• **Excerto do documento**:

⁂

Vistas estas pronúncias, tem-se até alguma dificuldade em compreender as críticas apressadas e sobretudo profundamente desinformadas que têm sido feitas a esta iniciativa.

Depois equidade. Porque o PJL do PAN tinha como objetivo assumido visar as associações que designou como “discretas”, o que não nos parece correto nem defensável, aliás, é o PAN que nomeia Maçonaria e Opus Dei na exposição de motivos do seu diploma. Sendo percetíveis os objetivos, o PSD não se revê numa identificação potencialmente estigmatizante. A lei deve ser geral e abstrata e não persecutória, deve dirigir-se a indivíduos ou organizações abstratamente considerados e não concretamente identificáveis. Daí que a segunda trave-mestra da proposta do PSD defende a extensão desta obrigatoriedade de identificação à pertença a todas e quaisquer ligações associativas. Não compete ao legislador classificar associações como discretas ou secretas, são conceitos indeterminados. Se as ligações associativas são potencialmente geradoras de conflitos de interesses, devem ser conhecidas todas elas e não apenas as que se dirijam a organizações especificamente consideradas.

⁂

• **Conjunto de exercícios**:
**a.** Responda a cada pergunta com base no excerto do documento.
(i) Que duas organizações o PAN nomeia na exposição de motivos do seu diploma?
(ii) Como deve ser a lei, segundo o excerto?
(iii) A que defende a segunda trave-mestra da proposta do PSD estender a obrigatoriedade de identificação?
**b.** Indique se cada afirmação concorda com o excerto do documento. Justifique cada resposta com as palavras decisivas do excerto, citadas literalmente.
(i) O PJL do PAN tinha como objetivo visar as associações que designou como “discretas”.
(ii) Compete ao legislador classificar associações como secretas.
(iii) O PSD revê-se numa identificação potencialmente estigmatizante.

• **Excertos das entradas**:
⁂

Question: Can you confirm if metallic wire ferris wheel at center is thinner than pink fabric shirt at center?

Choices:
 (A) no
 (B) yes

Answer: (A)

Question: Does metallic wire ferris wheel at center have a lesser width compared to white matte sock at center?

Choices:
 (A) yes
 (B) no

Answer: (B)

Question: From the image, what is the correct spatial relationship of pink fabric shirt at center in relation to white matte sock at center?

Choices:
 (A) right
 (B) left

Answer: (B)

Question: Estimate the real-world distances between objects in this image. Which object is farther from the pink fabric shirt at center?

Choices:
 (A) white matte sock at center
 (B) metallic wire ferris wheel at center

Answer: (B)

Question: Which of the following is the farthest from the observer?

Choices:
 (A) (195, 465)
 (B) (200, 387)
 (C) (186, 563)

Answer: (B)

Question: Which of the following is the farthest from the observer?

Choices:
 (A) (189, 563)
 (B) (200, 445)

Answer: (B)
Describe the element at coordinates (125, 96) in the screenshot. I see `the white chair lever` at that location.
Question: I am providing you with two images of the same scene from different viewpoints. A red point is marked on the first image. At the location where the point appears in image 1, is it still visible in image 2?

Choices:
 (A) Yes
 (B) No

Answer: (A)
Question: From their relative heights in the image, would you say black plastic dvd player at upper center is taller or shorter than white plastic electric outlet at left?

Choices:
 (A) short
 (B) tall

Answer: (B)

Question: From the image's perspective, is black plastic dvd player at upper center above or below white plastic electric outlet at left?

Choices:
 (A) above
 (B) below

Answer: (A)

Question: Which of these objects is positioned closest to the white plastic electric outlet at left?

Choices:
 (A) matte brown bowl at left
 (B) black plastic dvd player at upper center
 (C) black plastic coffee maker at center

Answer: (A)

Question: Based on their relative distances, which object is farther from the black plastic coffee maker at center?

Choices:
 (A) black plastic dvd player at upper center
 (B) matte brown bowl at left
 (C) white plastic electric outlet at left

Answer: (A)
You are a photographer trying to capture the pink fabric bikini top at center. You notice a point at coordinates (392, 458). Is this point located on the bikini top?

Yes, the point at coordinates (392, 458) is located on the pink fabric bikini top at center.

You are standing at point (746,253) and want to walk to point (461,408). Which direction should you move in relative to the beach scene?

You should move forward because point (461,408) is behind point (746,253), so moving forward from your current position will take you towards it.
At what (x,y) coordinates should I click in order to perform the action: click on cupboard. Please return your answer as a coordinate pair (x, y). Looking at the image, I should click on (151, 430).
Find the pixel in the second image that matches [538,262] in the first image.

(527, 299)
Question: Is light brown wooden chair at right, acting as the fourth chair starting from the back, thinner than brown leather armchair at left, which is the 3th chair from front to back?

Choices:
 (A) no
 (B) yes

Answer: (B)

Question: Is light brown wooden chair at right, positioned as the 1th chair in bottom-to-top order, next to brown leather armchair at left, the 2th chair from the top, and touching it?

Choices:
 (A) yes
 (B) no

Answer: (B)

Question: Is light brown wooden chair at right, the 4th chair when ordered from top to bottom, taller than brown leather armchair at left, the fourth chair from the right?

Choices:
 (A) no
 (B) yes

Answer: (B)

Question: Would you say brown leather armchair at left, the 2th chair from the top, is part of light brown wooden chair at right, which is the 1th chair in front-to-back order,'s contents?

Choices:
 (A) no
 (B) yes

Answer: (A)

⁂

• **Os resultados**:
**a.**
(i) A Maçonaria e o Opus Dei.
(ii) Geral e abstrata, e não persecutória.
(iii) À pertença a todas e quaisquer ligações associativas.

**b.**
(i) Sim: "o PJL do PAN tinha como objetivo assumido visar as associações que designou como “discretas”".
(ii) Não: "Não compete ao legislador classificar associações como discretas ou secretas".
(iii) Não: "o PSD não se revê numa identificação potencialmente estigmatizante".